Three Feuilletonistes: Paul Féval, Émile Gaboriau, and Fortuné du Boisgobey
The question of the identity of the first detective story, of who really wrote it, and the date of its publication again appeared on the Internet with an essay by Paul Collins in a New York Times Book Review on January 7, 2011,[1] in which he revealed the identity of the author of The Notting Hill Mystery (1862/1863), sometimes said to be the first detective story. The discussion generated by his essay added to the list of writers who might have created the first real detective story. However, the modern detective story, the mainstay of movies, television series, and popular literature, did not arrive in English or in French as a fully developed novel. …major elements of the detective story permeated the works of three feuilletonistes, culminating in the ‘roman judiciaire,’ a novel about the judicial system, the modern detective story. These three writers are Paul Féval, Émile Gaboriau, and Fortuné du Boisgobey.

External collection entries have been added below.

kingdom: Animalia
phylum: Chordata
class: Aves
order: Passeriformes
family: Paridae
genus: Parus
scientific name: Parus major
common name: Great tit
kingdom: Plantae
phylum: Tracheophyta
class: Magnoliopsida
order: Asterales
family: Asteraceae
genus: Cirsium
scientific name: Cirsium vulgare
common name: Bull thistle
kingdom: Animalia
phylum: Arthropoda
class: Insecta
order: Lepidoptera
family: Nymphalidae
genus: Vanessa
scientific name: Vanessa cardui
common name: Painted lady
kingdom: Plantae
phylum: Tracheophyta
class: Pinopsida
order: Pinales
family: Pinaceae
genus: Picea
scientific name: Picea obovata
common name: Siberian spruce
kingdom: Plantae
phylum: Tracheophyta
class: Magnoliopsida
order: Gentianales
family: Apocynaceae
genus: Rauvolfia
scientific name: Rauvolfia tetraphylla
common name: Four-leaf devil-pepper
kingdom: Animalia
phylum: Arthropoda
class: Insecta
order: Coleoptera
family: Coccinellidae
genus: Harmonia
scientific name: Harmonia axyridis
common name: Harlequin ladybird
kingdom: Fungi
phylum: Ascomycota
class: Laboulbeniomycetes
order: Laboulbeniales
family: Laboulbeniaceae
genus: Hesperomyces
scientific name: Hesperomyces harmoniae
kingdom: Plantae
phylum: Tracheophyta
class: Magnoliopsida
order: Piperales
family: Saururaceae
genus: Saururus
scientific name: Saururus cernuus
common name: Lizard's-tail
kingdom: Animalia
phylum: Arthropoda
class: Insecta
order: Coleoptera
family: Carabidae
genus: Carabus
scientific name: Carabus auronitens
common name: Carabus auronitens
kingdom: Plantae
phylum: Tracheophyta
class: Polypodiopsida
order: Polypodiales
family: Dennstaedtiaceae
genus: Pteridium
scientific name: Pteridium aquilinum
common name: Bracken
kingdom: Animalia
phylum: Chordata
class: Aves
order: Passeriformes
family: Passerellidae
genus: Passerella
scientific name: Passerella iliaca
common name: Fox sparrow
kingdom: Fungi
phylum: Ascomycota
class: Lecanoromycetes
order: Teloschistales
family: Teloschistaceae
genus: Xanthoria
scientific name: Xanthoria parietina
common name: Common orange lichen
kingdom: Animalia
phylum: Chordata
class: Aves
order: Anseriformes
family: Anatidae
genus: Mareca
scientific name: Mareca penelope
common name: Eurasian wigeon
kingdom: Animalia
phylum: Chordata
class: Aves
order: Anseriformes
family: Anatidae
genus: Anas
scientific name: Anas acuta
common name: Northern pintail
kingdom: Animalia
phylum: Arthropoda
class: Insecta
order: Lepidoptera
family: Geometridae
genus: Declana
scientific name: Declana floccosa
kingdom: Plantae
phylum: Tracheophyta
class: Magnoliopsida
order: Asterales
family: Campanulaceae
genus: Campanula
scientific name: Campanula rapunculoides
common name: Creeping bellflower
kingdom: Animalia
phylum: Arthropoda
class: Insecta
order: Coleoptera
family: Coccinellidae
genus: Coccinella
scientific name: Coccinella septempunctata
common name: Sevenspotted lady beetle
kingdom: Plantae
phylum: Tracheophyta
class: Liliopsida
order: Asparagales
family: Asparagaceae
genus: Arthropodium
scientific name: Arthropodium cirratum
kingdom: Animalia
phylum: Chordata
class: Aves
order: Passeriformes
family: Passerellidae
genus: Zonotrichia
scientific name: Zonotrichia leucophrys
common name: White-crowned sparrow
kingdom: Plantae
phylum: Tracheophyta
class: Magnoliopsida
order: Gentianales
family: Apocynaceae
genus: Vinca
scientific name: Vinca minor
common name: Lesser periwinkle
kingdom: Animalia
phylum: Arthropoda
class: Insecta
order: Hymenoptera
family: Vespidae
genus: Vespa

It evolved over a period of more than forty years, with many writers in both French and English contributing to its development. But there was no complete, discernible, distinct genre until mid-nineteenth century. Earlier novelists concentrated on interesting criminals, or a criminal turned policeman such as Mr. Favart in Lord Bulwar Lytton’s Night and Morning (1841), featuring also the ubiquitous Mr. Gawtrey, who says, “I don’t live exactly within the pale of the law. But I’m not a villain!… I’m a charlatan.” While Wilkie Collins is well-known as a forerunner of the fully developed detective story, J. I. M. Stewart is right when he notes in his Introduction to the Penguin Classics 1987 edition to The Moonstone (1868) that Collins’ work is “essentially a ‘primitive’ contribution to the detective genre…. Yet The Moonstone stands alone in its kind; from none of his other books does the modern reader gain a sense of attending upon the birth of the detective story. Even The Woman in White, even though it deals with the unmasking of a crime, is essentially a thriller, and all his later books hold much more mystery than detection. If he realized the full extent of his originality, and of the genre it might have opened up, he made no consistent attempt at its exploitation.”
Eugène Sue (Marie-Joseph Sue) and Filibert Audebrand helped develop the genre by adding two features: the hero opposed to unfair law and tension between two characters within the framework of the novel. Eugène Sue’s Prince Rodolphe de Gerolstein in Les Mystères de Paris (1843) lives and works with criminals, speaking their argot and sharing their life, living outside the law to right the wrongs done to him. In Les Trois nuits de Sir Richard Cockerill (1844), Philibert Audebrand created tension by two opposing characters, the magistrate Gisborne and the criminal Barett. Edgar Allan Poe, with his mystery series, Murders in the Rue Morgue (1841), The Mystery of Mary Roget (1842), and The Purloined Letter (1844), added the talented amateur sleuth. In the 1850s and 1860s significant novelists began to create realistic detective characters. (William Russell, Detective Thomas Waters; Charles Rabou, Agent Graillet; Charles Dickens, Inspector Bucket; Paul Féval, Scotland Yard Superintendent Gregory Temple.).
The Industrial Revolution, the move to major cities of a class formerly tied to the land, brought forth wider education and literacy, as well as a new reading public. Novels were no longer read primarily by the Romantics or the bored privileged class, the kind of reader Jane Austen satirized in Northanger Abbey. New and competing newspapers appealed to the man in the street, creating a new type of writer, the feuilletoniste, who contributed serialized stories to newspapers on a regular deadline basis. Their stories, “leaves,” were inserted into newspapers, offering exciting adventures that kept readers buying the same newspapers week after week. There were many feuilletonistes like Alexandre Dumas and Georges Sand, who did not concentrate primarily on the law or the outlanders, and they contributed only marginally to the creation of the detective story. However, major elements of the detective story permeated the works of three feuilletonistes, culminating in the “roman judiciaire,” a novel about the judicial system, the modern detective story. These three writers are Paul Féval, Émile Gaboriau, and Fortuné du Boisgobey.